#### [What is being asked]
Search each line below for the word "movement" and list those that contain it.

+++

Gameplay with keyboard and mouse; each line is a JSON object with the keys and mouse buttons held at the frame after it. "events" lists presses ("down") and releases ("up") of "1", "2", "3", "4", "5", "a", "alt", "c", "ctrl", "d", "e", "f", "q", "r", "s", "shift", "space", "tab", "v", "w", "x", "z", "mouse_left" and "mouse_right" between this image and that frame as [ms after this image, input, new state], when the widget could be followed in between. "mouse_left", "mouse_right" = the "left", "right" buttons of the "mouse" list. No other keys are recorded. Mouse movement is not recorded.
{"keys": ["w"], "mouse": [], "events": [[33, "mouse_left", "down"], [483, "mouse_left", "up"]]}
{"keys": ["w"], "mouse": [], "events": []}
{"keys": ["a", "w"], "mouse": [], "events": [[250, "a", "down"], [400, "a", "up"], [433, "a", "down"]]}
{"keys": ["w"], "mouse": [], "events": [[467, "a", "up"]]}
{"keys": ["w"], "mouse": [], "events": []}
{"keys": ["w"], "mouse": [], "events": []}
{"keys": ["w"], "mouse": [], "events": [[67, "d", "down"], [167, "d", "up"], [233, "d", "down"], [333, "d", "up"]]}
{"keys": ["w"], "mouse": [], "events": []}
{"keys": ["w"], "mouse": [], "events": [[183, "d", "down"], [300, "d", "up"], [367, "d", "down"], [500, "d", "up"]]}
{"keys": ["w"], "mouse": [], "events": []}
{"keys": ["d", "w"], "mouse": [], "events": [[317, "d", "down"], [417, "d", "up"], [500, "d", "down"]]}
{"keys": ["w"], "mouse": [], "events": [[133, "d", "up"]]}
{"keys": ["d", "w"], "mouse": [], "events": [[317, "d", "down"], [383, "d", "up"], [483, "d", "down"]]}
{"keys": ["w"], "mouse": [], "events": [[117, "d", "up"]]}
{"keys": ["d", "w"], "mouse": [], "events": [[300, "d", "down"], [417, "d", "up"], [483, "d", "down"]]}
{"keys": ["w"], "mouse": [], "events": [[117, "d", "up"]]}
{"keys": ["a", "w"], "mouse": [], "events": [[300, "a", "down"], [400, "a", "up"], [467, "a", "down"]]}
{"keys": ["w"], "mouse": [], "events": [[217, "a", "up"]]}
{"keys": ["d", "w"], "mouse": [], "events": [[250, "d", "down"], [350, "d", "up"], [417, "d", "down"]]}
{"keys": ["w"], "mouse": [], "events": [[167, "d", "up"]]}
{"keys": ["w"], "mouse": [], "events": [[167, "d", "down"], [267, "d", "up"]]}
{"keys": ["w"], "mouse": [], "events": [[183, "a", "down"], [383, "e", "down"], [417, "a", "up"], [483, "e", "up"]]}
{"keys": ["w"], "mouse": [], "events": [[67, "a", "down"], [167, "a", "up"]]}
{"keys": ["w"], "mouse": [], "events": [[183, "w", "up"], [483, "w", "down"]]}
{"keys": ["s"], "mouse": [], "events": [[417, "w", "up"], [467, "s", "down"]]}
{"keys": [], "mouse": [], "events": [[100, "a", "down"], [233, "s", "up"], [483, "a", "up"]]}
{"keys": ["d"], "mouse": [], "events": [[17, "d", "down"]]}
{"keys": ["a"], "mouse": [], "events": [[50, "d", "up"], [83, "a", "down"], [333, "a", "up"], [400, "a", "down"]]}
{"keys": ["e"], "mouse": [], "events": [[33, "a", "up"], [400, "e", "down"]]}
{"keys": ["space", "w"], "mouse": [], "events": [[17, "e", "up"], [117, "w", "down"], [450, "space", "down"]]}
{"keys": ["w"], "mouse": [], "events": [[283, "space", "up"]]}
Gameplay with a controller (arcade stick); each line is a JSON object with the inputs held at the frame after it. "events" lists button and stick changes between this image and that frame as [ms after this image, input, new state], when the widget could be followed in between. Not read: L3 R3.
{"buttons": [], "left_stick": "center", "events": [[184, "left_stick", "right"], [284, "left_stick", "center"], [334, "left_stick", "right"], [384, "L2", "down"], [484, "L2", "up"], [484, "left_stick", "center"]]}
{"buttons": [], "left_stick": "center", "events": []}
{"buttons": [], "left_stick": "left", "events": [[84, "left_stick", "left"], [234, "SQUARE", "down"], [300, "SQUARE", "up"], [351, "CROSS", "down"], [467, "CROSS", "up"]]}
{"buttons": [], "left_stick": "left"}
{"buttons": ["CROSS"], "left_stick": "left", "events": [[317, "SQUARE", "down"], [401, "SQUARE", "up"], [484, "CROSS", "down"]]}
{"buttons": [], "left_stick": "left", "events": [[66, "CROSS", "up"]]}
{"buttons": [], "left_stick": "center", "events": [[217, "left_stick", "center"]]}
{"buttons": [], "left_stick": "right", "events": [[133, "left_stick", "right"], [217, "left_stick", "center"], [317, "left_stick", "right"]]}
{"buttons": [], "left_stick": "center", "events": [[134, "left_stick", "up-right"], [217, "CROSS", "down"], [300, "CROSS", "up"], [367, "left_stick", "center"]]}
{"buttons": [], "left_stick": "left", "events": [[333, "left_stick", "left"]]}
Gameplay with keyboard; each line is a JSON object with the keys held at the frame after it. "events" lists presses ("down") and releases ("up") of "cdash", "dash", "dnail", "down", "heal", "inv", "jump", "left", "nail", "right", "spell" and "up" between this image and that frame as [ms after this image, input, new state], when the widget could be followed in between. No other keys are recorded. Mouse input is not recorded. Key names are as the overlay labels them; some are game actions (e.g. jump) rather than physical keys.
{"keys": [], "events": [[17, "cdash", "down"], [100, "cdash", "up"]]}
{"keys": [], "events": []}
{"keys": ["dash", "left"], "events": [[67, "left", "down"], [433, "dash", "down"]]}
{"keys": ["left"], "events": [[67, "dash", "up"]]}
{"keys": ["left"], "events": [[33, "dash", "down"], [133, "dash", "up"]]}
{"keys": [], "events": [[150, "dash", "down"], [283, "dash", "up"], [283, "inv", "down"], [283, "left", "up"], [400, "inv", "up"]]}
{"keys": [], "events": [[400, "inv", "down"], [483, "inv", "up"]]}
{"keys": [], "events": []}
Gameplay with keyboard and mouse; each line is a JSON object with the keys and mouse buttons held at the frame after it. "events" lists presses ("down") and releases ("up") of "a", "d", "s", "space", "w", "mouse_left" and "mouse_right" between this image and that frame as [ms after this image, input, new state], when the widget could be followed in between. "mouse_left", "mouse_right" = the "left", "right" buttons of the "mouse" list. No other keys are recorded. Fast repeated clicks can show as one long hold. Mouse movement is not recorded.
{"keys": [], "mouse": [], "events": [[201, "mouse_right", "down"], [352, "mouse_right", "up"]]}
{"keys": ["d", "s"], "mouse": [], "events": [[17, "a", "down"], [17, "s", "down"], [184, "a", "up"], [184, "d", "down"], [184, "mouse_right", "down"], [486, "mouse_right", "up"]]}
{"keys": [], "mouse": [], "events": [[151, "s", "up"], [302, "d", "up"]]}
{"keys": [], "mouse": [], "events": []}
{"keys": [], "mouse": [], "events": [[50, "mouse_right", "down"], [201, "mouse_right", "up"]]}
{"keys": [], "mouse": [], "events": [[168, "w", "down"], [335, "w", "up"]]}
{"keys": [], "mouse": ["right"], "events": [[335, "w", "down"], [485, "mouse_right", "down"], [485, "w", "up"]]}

+++

#### [Exercise output]
Gameplay with keyboard and mouse; each line is a JSON object with the keys and mouse buttons held at the frame after it. "events" lists presses ("down") and releases ("up") of "1", "2", "3", "4", "5", "a", "alt", "c", "ctrl", "d", "e", "f", "q", "r", "s", "shift", "space", "tab", "v", "w", "x", "z", "mouse_left" and "mouse_right" between this image and that frame as [ms after this image, input, new state], when the widget could be followed in between. "mouse_left", "mouse_right" = the "left", "right" buttons of the "mouse" list. No other keys are recorded. Mouse movement is not recorded.
Gameplay with keyboard and mouse; each line is a JSON object with the keys and mouse buttons held at the frame after it. "events" lists presses ("down") and releases ("up") of "a", "d", "s", "space", "w", "mouse_left" and "mouse_right" between this image and that frame as [ms after this image, input, new state], when the widget could be followed in between. "mouse_left", "mouse_right" = the "left", "right" buttons of the "mouse" list. No other keys are recorded. Fast repeated clicks can show as one long hold. Mouse movement is not recorded.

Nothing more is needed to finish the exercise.